WHAT THE EXERCISE ASKS —
Could you change "common name" to "vernacular name" throughout every entry, leaving everything else in these lines as it is?

[Collection entries]
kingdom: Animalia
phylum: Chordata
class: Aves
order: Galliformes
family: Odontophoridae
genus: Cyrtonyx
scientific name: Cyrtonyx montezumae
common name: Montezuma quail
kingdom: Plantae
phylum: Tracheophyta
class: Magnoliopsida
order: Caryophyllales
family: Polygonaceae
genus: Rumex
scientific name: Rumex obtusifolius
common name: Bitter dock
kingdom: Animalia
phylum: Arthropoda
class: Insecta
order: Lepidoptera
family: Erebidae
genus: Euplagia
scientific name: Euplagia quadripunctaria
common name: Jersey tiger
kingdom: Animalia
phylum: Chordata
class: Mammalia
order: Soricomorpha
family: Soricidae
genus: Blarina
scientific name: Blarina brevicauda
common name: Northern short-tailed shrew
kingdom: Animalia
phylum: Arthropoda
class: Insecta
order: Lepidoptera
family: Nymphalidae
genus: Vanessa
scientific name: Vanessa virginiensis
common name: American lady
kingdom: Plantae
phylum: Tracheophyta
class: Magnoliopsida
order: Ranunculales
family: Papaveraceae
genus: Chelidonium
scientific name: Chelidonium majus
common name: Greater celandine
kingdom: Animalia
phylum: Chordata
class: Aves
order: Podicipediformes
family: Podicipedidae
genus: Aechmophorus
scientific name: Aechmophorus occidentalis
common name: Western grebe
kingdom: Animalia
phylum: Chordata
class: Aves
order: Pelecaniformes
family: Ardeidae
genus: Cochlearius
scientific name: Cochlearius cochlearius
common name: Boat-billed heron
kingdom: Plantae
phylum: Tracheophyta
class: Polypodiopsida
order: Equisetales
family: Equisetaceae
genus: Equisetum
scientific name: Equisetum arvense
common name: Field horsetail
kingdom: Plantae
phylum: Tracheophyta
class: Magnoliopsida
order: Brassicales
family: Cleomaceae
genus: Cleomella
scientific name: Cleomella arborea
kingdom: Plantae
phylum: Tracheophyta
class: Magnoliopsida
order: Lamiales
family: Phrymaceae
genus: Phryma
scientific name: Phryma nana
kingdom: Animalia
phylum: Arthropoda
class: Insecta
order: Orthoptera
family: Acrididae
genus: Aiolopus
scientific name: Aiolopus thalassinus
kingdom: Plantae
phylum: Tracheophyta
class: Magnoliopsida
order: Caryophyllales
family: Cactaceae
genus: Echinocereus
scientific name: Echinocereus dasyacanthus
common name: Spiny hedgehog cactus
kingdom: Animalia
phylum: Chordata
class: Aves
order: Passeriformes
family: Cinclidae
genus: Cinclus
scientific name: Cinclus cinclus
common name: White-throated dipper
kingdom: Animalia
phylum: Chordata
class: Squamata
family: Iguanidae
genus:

RESPONSE BELOW —
kingdom: Animalia
phylum: Chordata
class: Aves
order: Galliformes
family: Odontophoridae
genus: Cyrtonyx
scientific name: Cyrtonyx montezumae
vernacular name: Montezuma quail
kingdom: Plantae
phylum: Tracheophyta
class: Magnoliopsida
order: Caryophyllales
family: Polygonaceae
genus: Rumex
scientific name: Rumex obtusifolius
vernacular name: Bitter dock
kingdom: Animalia
phylum: Arthropoda
class: Insecta
order: Lepidoptera
family: Erebidae
genus: Euplagia
scientific name: Euplagia quadripunctaria
vernacular name: Jersey tiger
kingdom: Animalia
phylum: Chordata
class: Mammalia
order: Soricomorpha
family: Soricidae
genus: Blarina
scientific name: Blarina brevicauda
vernacular name: Northern short-tailed shrew
kingdom: Animalia
phylum: Arthropoda
class: Insecta
order: Lepidoptera
family: Nymphalidae
genus: Vanessa
scientific name: Vanessa virginiensis
vernacular name: American lady
kingdom: Plantae
phylum: Tracheophyta
class: Magnoliopsida
order: Ranunculales
family: Papaveraceae
genus: Chelidonium
scientific name: Chelidonium majus
vernacular name: Greater celandine
kingdom: Animalia
phylum: Chordata
class: Aves
order: Podicipediformes
family: Podicipedidae
genus: Aechmophorus
scientific name: Aechmophorus occidentalis
vernacular name: Western grebe
kingdom: Animalia
phylum: Chordata
class: Aves
order: Pelecaniformes
family: Ardeidae
genus: Cochlearius
scientific name: Cochlearius cochlearius
vernacular name: Boat-billed heron
kingdom: Plantae
phylum: Tracheophyta
class: Polypodiopsida
order: Equisetales
family: Equisetaceae
genus: Equisetum
scientific name: Equisetum arvense
vernacular name: Field horsetail
kingdom: Plantae
phylum: Tracheophyta
class: Magnoliopsida
order: Brassicales
family: Cleomaceae
genus: Cleomella
scientific name: Cleomella arborea
kingdom: Plantae
phylum: Tracheophyta
class: Magnoliopsida
order: Lamiales
family: Phrymaceae
genus: Phryma
scientific name: Phryma nana
kingdom: Animalia
phylum: Arthropoda
class: Insecta
order: Orthoptera
family: Acrididae
genus: Aiolopus
scientific name: Aiolopus thalassinus
kingdom: Plantae
phylum: Tracheophyta
class: Magnoliopsida
order: Caryophyllales
family: Cactaceae
genus: Echinocereus
scientific name: Echinocereus dasyacanthus
vernacular name: Spiny hedgehog cactus
kingdom: Animalia
phylum: Chordata
class: Aves
order: Passeriformes
family: Cinclidae
genus: Cinclus
scientific name: Cinclus cinclus
vernacular name: White-throated dipper
kingdom: Animalia
phylum: Chordata
class: Squamata
family: Iguanidae
genus:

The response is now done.